Met die elementen van beweging en projectie, halverwege een gesproken woord en natuurlijk hun muziek zet het Dianto Reed Quintet, een in Amsterdam levend Spaans vijftal, een ingenieus spel op de wagen. De Dianto’s blazen hun rietinstrumenten (klarinet, hobo, saxofoon, fagot en basklarinet) op zeldzaam hoog niveau leven in. Volledig zuiver, ritmisch perfect, meesterlijk in frasering en dynamiek, geïnspireerd en doorleefd samenspel. Dit is meer dan je vak verstaan. Geen wonder dat ze het Grachtenfestival, het Storioni Concours en de Kersjesprijs wonnen.
Het Nationaal Ballet – Giselle
In de laatste twee decennia van zijn bijna vijfenveertigjarige engagement als danser, choreograaf en artistiek leider en directeur leidde Ted Brandsen het Nationale Ballet naar de wereldtop. Het summum in alles. Dansers op de eerste plaats, choreografie, kostuums en decor, licht; alles ademt excellentie en goede smaak.
Vanuit het Amsterdamse Muziektheater trakteert Nationaal Ballet de Nederlandse podia vijfjaarlijks op een klassieker. Afgelopen jaar was dat een onvergetelijke Giselle.
Het is het verhaal van graaf Albrecht die vermomd als boerenknecht de liefde van het boerenmeisje Giselle vindt. Maar ten overstaan van zijn plots opgedoken verloofde liegt hij die af. Zoals elk bedrogen meisje zal Giselle met de andere geesten (de Willi’s) ’s nachts voorbijtrekkende jongelingen als wraak de dood in doen dansen. Ook Albrecht wordt belaagd als hij, vervuld van berouw, het graf van Giselle bezoekt. Giselle redt zijn leven door tot het ochtendgloren met hem te dansen: een magistrale ensemblechoreografie van de in wit gehulde Willi’s. Dan verzwelgt het geestenrijk ook haar en blijft een treurende Albrecht achter.
Het geweldig musicerend Balletorkest bekroont met deze apotheose de partituur van componist Adolphe Adam die het verhaal, de karakters en de sferen meesterlijk wist te kleuren. Ontroerend, omdat de dreiging en het verdriet zo contrasteren met de lichtheid en levensvreugde van het boerenleven – met open doekjes na briljant gedanste soli, pas de deux of anderszins -, en vanwege de klassieke driehoek liefde, bedrog en vergeving.

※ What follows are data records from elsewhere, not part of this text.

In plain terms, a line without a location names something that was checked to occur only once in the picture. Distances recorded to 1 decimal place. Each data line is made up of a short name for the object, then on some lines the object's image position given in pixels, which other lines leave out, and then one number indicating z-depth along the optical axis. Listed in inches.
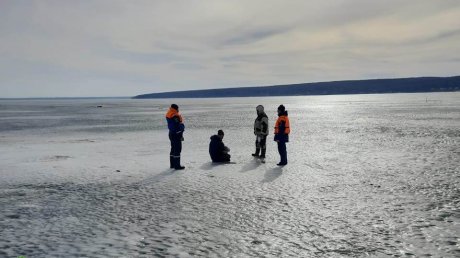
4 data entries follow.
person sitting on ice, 550.0
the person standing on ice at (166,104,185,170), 486.3
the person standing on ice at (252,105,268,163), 555.5
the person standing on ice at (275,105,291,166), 512.1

Maarten Koningsberger – A Swinging Christmas
Na bijna vijftig jaar stopte bariton Maarten Koningsberger vorig jaar met zingen. Het leven van een de wereld overtrekkend liedzanger vroeg langzamerhand te veel. Maar het bloed kruipt etc… Dus timmerde hij een programma in elkaar dat met bekende kerstliedjes, songs uit The American Songbook en een sprookje van Godfried Bomans A Swinging Christmas werd gedoopt. En net als in zijn beroemde Schubert-vertolkingen overtuigt Maarten Koningsberger met zijn kraakheldere dictie. Dicht op de microfoon vertelt hij met zijn zachte timbre, loepzuiver, dynamisch rijkgeschakeerd en met verbluffende timing in elk lied een nieuw verhaal.
Ook dat is zijn handelsmerk. Het publiek eet uit zijn hand, want met zijn jarenlange podiumervaring overbrugt Koningsberger quasi met gemak de afstand tot de laatste rug. Die interactie heeft hij ook met zijn bandleden. Op drums, gitaar en piano smeden deze rasartiesten een ragfijn filigraan waarop zijn ster kan stralen.
Fons Dejong is programmeur bij Theater aan het Vrijthof in Maastricht.